A perfect example is what we think of as the “Capraesque”—a certain view of life in films like You Can’t Take it With You, Mr. Smith Goes to Washington, Mr. Deeds Goes to Town, It’s A Wonderful Life, and others. These films are almost always discussed as solely the work of their director and producer, Frank Capra. But they were actually the product of a close collaboration between the politically conservative, intensely individualistic, Italian immigrant Capra and the politically liberal, socially minded, first-generation American Jewish writer Robert Riskin who wrote all but two of the core Capra films and really laid the template for all of them. Together they created an enduring image of American individualism and American community— one that emphasized pluralism, eccentricity, localism, and the delicate balance of liberty and responsibility.
Not only do these films themselves serve as great examples of our culture, of an American mythology and our imagined, remembered, and hoped-for community, but they also helped create an enduring inspiration for our civil society. It’s not just the content of the films, their stories, characterization, and great dialogue but rather the conversations between Capra and Riskin that were required to make them that should inspire.
In a time when we are riven as a nation by such deep conflicts of identity and interest, it is precisely the disavowing of Melodramatic certainty, the rejection of the heroic narcissism of the first person and, above all, constant conversation across identity and ideological differences that light the way.

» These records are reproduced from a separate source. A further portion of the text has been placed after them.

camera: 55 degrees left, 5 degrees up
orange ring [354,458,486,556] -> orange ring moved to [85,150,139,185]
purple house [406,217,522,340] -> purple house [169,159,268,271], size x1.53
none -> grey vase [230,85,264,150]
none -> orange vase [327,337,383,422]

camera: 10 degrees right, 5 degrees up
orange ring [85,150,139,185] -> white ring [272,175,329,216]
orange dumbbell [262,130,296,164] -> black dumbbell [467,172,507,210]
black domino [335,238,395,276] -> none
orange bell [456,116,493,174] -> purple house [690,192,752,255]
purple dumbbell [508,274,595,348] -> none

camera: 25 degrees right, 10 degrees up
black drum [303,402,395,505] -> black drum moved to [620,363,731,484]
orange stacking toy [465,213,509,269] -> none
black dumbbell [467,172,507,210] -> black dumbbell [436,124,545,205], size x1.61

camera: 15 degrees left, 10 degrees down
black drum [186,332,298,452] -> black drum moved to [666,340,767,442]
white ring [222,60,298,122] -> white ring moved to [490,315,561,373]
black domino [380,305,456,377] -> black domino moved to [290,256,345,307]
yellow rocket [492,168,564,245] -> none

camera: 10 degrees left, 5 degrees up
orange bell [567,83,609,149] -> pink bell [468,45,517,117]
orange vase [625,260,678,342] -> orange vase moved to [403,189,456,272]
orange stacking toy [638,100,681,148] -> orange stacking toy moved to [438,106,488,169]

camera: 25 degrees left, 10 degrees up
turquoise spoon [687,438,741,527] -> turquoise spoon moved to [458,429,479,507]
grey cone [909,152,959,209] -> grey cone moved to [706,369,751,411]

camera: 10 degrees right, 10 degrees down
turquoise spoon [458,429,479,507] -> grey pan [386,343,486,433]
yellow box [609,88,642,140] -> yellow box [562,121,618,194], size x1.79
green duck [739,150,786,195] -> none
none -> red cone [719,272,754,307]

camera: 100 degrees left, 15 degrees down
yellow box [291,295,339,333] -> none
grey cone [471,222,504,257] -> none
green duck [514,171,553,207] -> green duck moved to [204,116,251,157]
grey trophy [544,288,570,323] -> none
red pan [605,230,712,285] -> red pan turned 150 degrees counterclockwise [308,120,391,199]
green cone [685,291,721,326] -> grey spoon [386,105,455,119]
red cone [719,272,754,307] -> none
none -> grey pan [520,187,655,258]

For all is not lost. There’s an unmistakable whiff of sheer political common sense returning in the air, along with a growing fatigue with the endlessly apocalyptic melodrama of super-heroics in our culture. And there is a vast world of emotionally and morally complex, serialized narrative on our screens not equaled since the heyday of the serialized 19th-century novels of Dickens, Tolstoy, and others. So even amidst the chill winds of less-than-free speech, the performative politics of too many of our leaders and the excesses of identitarianism in the culture, I remain optimistic.
But then again, I’m an American—and as Henry James said, Americans only like one kind of story: Tragedies with a happy ending.